When Adversity Strikes at the Poker Table
When Adversity Strikes at the Poker Table
When things seem to be going along just fine, cards dealt are good, hands hit and you win a lot of pots both small and large, it is time to prepare for the inevitable. Sure enough, for the past ten or so days I couldn't lose. Session after session I was winning 70 to 80 big bets per hundred, making good profits and thanking the poker gods for this great streak. Today, of all days, that all changed. I couldn't catch a break. Sets were beaten by straights, straights were whipped by full houses. I was making great hands but seemed to be outdrawn on every hand.
Okay, while it is easy to say, "That's poker folks," it is really something else to know what to do when adversity strikes...and it is most certain to do so without warning. I have three solutions that I practice. The stop-loss, the trust in probabilities view, and the escape. Let me elaborate.
The stop loss is a simple technique. When I buy into a cash game I always buy in for the maximum table limit. If I go broke I do not ever buy more chips, not ever. I limit my loss at that table to the buy-in. If I am running poorly, I do not play in cash games, rather I play tournaments that have a stop loss in that I know how much I can lose and win. By carefully managing my buy-in exposure I can limit the adverse impact of a loosing streak.
The second technique is a bit more cerebral. It is simply to understand that poker is a game of probabilities. If I make fewer mistakes over time than my opponents, I will make money. If my opponents make fewer mistakes than I make then I will lose money. So my goal in every session is to not play foolishly, to play each hand correctly and let the probabilities prevail. This is not to say I don't make mistakes. Everyone does. But at the end of the day, if I can say I played my best and made few mistakes; if I can say I played basically correctly, even if I lose for the day I cannot beat myself up for having lost. This is the probability game in full effect. I take a long haul view of the game and not a hand by hand or session by session view.
Finally, if I am not going well at a table and I have not yet gone broke at the table, I sometimes just get up and go home. Playing while being beaten up is not a pleasant experience. Even when playing well, opponents are more inclined to challenge you when you are not hitting than when you are. Players tend to loosen up and play back at someone who is having a difficult time at the table, no matter that he is playing correctly. So I just get up and move on. Sometimes I move to a different table and sometimes I just pack it in, go for a walk, or something else.

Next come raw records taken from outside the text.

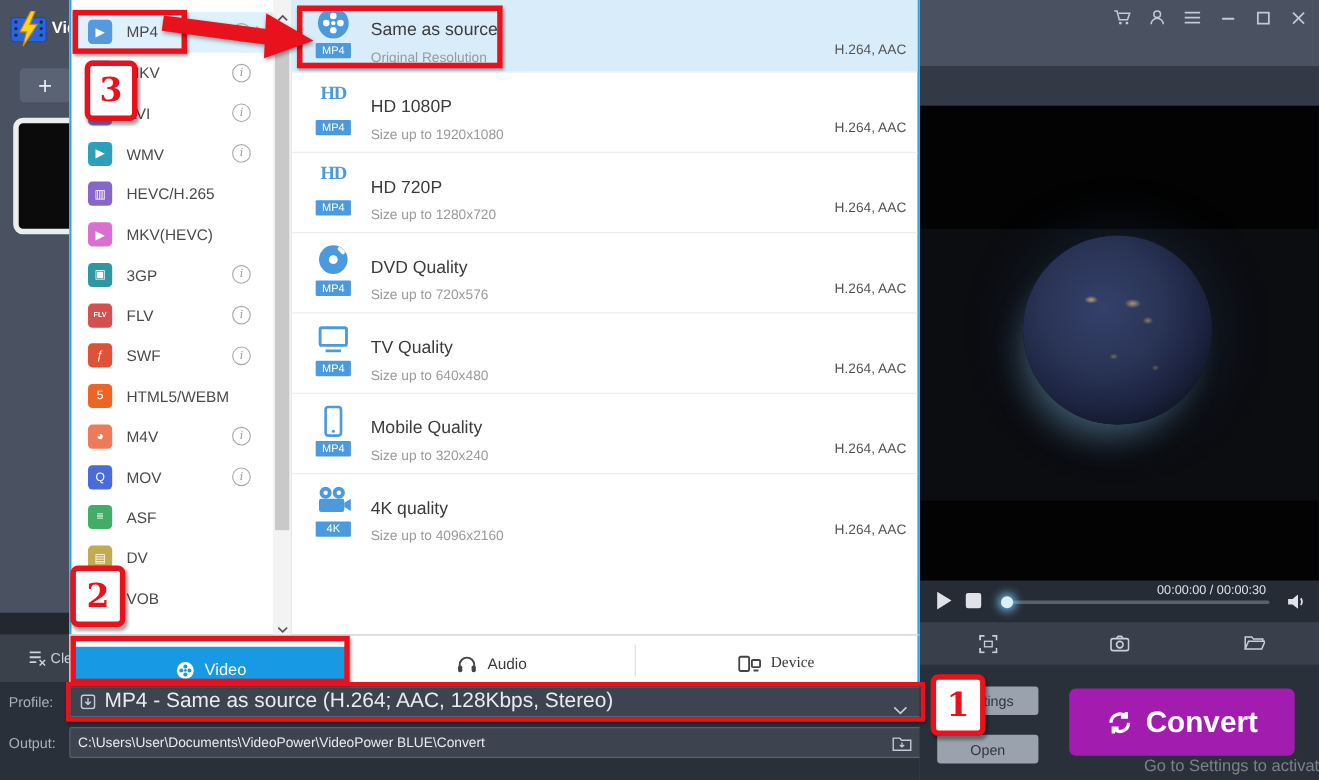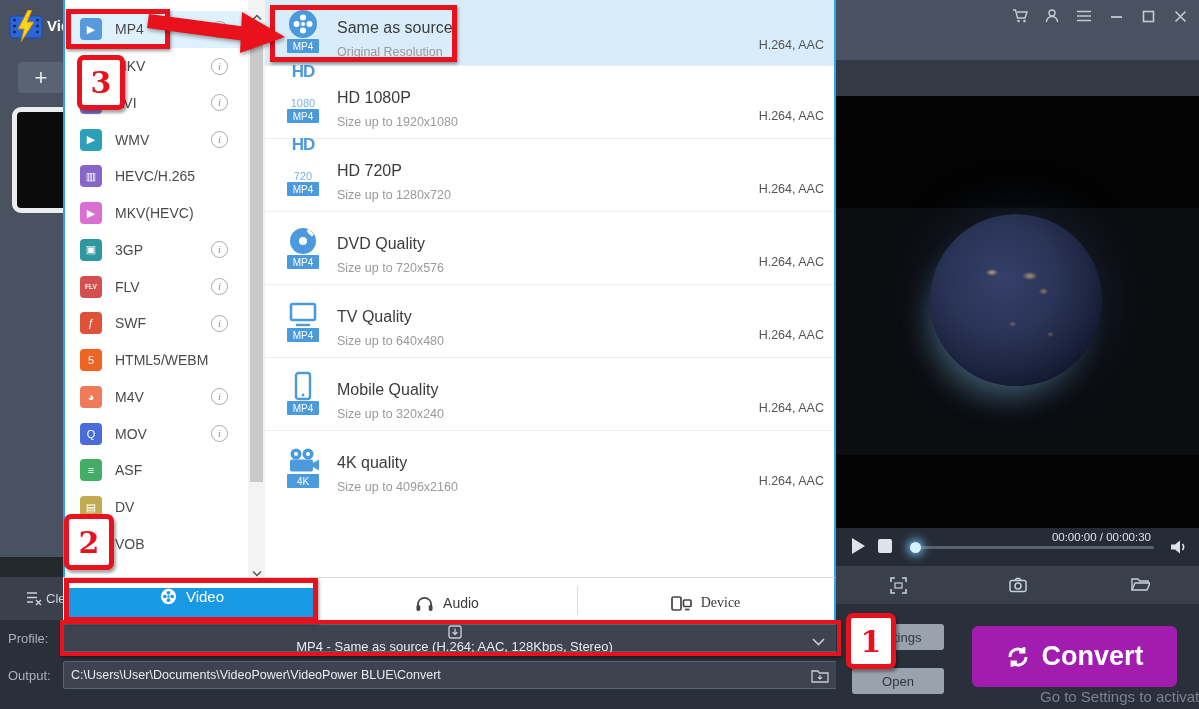--- a/index.html
+++ b/index.html
@@ -95,7 +95,7 @@
               display:flex;padding:10px 0 0 18px;}
   .preset-row.sel{height:65px;border-top:none;background:#d8ecf9;padding-top:6px;}
   .p-iconblock{width:40px;display:flex;flex-direction:column;align-items:center;flex:none;}
-  .p-iconart{height:33px;display:flex;align-items:flex-end;justify-content:center;}
+  .p-iconart{height:33px;display:flex;align-items:flex-start;justify-content:center;font-family:Liberation Serif, serif;}
   .p-badge{min-width:32px;height:14px;background:#4a9add;color:#fff;font-size:10px;display:flex;
            align-items:center;justify-content:center;border-radius:1px;padding:0 2px;box-sizing:border-box;}
   .p-text{margin-left:14px;}

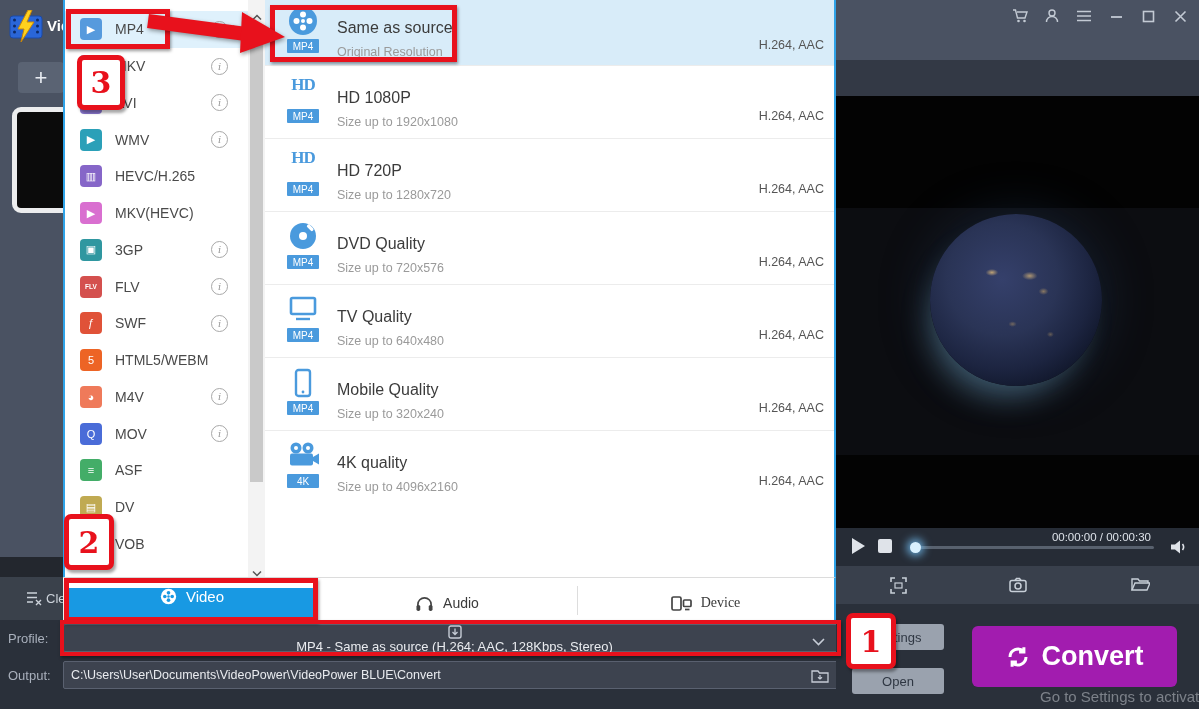--- a/index.html
+++ b/index.html
@@ -111,7 +111,7 @@
   .tabbar{left:63px;top:577px;width:773px;height:45px;background:#fff;border-top:1px solid #dcdcdc;
           border-right:2px solid #2fa3e8;box-sizing:border-box;z-index:10;}
   .tab-video{position:absolute;left:5px;top:10px;width:248px;height:30px;background:#1899e3;color:#fff;
-             font-size:15px;display:flex;align-items:flex-start;justify-content:center;gap:9px;}
+             font-size:15px;display:flex;align-items:flex-end;justify-content:center;gap:9px;}
   .tab-plain{position:absolute;top:10px;height:30px;display:flex;align-items:center;justify-content:center;
              gap:9px;font-size:14px;color:#3a3a3a;}
   .tab-audio{left:254px;width:260px;}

Today is a perfect example. I'll describe one hand to give you an idea. I had TT in the big blind. I called a standard raise from the player on the button. The flop came 7 2 T rainbow. I bet and the button called. He is a loose player seeing over 60% of the flops. It is hard to place a loose player on the button on a range of hands but I decided to be conservative and place him on some kind of Tx, Maybe AT, KT, QT, JT. But he could be playing suited connectors as well say 67s. Maybe he was playing a raggedy T like T6 or T7. I am good against any of those hands. I bet out on the flop with a standard C-bet of two-thirds the pot. If he was on a draw this should have priced him out of a call. Even if he was holding two pair, say T7, he was priced out of calling, but call he did. The turn came 6h placing 4 different suits on the board. There was nothing about that card that scared me. Even if he held a pair of sixes, my set beat his. I bet the pot and he raised all in. I called. He turned over JJ. His two over cards to the board needed a miracle J, a two outer to win. A Jack pealed off on the river and this guy wins a huge pot. As I look back on that hand, there is nothing I would have done differently. I played the hand correctly. That being said, the law of probability has one extremely basic tenant, even a blind squirrel will find an acorn once in a while. My opponent commented FISH, apparently aimed at me and then left the table. If I were such a fish, I wonder why he didn't stay for more?